Task description: Would you reproduce exactly the lines below from the one holding "into our project._" through the one holding "#### The Nature vs. Nurture View", inclusive, and no others?

Given data:
____
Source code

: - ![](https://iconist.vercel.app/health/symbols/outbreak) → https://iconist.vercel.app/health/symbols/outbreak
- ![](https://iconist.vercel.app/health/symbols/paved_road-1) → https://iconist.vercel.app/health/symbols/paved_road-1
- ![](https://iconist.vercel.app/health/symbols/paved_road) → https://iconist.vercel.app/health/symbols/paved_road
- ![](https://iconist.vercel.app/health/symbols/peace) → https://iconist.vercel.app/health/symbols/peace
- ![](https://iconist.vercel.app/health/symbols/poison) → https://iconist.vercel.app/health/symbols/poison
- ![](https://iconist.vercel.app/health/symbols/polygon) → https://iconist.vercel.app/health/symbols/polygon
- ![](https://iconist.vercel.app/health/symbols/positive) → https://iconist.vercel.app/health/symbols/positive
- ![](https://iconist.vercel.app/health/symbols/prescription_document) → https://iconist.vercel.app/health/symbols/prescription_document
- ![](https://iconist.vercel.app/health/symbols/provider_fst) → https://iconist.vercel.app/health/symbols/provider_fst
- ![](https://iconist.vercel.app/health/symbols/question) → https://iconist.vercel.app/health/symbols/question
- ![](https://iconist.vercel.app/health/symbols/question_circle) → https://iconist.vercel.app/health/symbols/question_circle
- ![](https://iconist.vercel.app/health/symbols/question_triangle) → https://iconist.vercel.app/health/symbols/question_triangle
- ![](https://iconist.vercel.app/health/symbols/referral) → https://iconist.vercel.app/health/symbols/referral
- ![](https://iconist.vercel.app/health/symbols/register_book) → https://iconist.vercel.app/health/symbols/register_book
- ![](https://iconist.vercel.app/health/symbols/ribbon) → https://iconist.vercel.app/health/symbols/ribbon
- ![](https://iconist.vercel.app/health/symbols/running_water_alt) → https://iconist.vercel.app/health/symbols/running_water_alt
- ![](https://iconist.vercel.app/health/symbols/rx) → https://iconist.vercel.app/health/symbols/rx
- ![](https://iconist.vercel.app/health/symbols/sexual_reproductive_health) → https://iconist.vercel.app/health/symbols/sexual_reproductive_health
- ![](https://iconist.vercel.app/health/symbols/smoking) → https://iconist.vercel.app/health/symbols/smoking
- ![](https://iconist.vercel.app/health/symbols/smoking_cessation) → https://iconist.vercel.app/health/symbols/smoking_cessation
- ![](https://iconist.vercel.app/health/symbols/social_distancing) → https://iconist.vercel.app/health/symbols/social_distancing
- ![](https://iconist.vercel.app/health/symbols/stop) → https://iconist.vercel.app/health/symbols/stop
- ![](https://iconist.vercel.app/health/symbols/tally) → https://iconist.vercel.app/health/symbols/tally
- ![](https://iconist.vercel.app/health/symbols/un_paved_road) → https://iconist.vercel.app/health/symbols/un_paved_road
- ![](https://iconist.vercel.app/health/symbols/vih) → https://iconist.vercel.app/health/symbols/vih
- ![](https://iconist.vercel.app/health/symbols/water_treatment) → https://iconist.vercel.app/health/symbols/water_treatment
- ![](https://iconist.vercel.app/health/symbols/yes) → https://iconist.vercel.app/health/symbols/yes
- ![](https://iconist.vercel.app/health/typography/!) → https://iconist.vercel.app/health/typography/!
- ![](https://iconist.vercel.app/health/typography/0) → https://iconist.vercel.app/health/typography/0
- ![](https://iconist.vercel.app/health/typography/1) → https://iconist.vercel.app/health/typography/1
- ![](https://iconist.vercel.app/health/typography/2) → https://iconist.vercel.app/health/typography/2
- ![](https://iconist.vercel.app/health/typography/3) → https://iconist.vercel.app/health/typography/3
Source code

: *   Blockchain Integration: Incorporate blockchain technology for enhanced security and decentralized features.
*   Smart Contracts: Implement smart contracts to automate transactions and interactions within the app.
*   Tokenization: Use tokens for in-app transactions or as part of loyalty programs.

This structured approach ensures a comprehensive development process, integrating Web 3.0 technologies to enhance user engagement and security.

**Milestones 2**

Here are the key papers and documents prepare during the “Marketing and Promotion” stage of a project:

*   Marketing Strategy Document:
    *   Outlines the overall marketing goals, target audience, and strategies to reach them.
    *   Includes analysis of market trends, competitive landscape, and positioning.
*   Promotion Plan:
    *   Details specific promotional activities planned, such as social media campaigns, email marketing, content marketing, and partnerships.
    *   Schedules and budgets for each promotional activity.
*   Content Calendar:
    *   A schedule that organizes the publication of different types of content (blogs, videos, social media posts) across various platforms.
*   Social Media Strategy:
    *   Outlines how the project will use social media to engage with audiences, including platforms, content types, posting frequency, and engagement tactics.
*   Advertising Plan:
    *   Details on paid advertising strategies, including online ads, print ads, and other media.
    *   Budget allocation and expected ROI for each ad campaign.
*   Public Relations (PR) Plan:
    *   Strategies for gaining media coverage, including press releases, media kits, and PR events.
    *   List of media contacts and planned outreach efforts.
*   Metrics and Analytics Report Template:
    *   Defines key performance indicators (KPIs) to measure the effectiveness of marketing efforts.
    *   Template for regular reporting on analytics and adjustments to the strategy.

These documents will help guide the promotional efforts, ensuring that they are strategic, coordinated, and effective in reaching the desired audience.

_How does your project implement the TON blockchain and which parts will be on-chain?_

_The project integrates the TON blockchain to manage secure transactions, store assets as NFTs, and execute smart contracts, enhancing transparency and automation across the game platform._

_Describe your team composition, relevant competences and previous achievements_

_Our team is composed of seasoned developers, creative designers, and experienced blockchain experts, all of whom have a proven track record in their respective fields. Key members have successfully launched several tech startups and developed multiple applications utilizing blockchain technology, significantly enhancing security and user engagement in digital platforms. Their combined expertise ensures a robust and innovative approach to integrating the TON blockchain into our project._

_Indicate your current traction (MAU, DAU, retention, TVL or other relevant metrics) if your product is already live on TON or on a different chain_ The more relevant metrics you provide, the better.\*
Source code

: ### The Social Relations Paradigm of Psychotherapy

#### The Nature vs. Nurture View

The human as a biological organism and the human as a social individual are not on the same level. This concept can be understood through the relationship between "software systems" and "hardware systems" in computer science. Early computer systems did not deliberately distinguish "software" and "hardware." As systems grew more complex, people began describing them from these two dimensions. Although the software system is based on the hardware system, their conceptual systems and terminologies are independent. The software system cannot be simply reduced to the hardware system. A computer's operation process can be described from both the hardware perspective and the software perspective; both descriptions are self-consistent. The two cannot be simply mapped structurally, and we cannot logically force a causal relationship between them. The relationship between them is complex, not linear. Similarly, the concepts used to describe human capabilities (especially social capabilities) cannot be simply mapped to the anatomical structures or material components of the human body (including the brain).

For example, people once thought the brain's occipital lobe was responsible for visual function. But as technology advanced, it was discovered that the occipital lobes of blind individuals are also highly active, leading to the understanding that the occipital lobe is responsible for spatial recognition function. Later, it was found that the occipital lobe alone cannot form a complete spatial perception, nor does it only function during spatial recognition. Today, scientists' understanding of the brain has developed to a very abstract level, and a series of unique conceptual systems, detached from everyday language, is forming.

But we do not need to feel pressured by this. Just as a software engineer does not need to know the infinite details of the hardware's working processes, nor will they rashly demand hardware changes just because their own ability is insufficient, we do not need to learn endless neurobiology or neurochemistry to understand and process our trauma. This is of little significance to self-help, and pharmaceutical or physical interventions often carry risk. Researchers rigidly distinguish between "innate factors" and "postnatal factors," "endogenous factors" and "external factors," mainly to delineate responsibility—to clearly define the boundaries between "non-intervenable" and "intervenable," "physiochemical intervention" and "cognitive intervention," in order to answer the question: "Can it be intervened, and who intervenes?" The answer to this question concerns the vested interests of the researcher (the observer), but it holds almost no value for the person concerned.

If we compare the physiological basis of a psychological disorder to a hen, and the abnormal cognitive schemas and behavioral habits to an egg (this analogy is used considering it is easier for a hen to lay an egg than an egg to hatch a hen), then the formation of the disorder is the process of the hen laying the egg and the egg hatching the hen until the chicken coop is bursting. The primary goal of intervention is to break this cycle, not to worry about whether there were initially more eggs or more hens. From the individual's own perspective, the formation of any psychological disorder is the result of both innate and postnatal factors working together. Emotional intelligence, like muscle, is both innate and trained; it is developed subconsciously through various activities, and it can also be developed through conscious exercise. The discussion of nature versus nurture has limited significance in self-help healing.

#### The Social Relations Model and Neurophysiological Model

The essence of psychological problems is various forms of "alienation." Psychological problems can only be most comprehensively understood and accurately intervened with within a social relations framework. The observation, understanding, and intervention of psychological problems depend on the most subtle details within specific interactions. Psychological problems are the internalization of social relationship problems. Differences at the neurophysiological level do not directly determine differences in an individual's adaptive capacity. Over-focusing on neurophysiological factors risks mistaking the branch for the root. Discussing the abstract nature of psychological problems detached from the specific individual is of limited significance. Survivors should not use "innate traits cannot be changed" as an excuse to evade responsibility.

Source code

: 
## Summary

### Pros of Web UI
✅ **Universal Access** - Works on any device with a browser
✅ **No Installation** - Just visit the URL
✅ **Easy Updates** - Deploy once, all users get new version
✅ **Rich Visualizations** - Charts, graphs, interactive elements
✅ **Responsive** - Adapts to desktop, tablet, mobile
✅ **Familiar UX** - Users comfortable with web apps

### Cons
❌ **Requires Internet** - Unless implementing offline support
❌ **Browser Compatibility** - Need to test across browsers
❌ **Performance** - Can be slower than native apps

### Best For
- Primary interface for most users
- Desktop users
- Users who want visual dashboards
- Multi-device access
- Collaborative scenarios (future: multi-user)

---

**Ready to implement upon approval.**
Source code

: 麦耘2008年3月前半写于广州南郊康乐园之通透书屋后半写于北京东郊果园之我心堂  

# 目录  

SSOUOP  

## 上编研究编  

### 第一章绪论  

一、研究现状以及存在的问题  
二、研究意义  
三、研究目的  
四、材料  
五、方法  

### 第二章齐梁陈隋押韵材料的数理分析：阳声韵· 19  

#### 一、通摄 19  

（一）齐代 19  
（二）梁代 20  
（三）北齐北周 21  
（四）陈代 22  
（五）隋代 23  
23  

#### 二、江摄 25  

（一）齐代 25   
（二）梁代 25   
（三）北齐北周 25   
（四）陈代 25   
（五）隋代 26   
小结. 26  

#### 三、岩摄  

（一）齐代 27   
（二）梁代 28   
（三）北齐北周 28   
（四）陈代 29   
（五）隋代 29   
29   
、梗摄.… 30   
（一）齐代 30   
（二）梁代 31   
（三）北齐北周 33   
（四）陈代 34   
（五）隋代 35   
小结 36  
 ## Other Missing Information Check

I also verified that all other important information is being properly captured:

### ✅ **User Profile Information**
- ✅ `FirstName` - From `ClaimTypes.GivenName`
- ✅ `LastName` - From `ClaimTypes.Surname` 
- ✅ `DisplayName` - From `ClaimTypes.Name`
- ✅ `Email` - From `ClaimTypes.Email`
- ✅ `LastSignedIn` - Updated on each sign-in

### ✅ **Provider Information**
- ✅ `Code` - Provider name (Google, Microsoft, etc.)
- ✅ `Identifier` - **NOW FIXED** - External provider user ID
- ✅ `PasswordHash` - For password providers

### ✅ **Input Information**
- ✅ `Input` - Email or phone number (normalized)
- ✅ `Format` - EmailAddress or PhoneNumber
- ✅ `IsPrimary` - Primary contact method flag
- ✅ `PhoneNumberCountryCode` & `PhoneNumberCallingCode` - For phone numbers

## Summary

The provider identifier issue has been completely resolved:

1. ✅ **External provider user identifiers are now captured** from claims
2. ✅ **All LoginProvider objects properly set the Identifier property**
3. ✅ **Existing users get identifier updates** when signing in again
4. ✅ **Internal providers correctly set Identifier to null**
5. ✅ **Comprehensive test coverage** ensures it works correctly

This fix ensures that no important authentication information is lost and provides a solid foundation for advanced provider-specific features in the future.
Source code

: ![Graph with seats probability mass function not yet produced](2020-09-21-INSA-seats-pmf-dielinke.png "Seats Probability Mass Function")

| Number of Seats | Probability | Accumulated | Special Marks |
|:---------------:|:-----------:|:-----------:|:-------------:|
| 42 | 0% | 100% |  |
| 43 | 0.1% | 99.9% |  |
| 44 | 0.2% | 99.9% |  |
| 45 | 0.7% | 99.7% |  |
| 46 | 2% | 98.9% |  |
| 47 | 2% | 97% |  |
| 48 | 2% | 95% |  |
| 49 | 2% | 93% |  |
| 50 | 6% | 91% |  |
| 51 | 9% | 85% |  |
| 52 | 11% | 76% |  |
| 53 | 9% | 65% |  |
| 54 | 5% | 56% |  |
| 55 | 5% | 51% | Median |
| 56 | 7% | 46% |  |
____
Task output:
_Our team is composed of seasoned developers, creative designers, and experienced blockchain experts, all of whom have a proven track record in their respective fields. Key members have successfully launched several tech startups and developed multiple applications utilizing blockchain technology, significantly enhancing security and user engagement in digital platforms. Their combined expertise ensures a robust and innovative approach to integrating the TON blockchain into our project._

_Indicate your current traction (MAU, DAU, retention, TVL or other relevant metrics) if your product is already live on TON or on a different chain_ The more relevant metrics you provide, the better.\*
Source code

: ### The Social Relations Paradigm of Psychotherapy

#### The Nature vs. Nurture View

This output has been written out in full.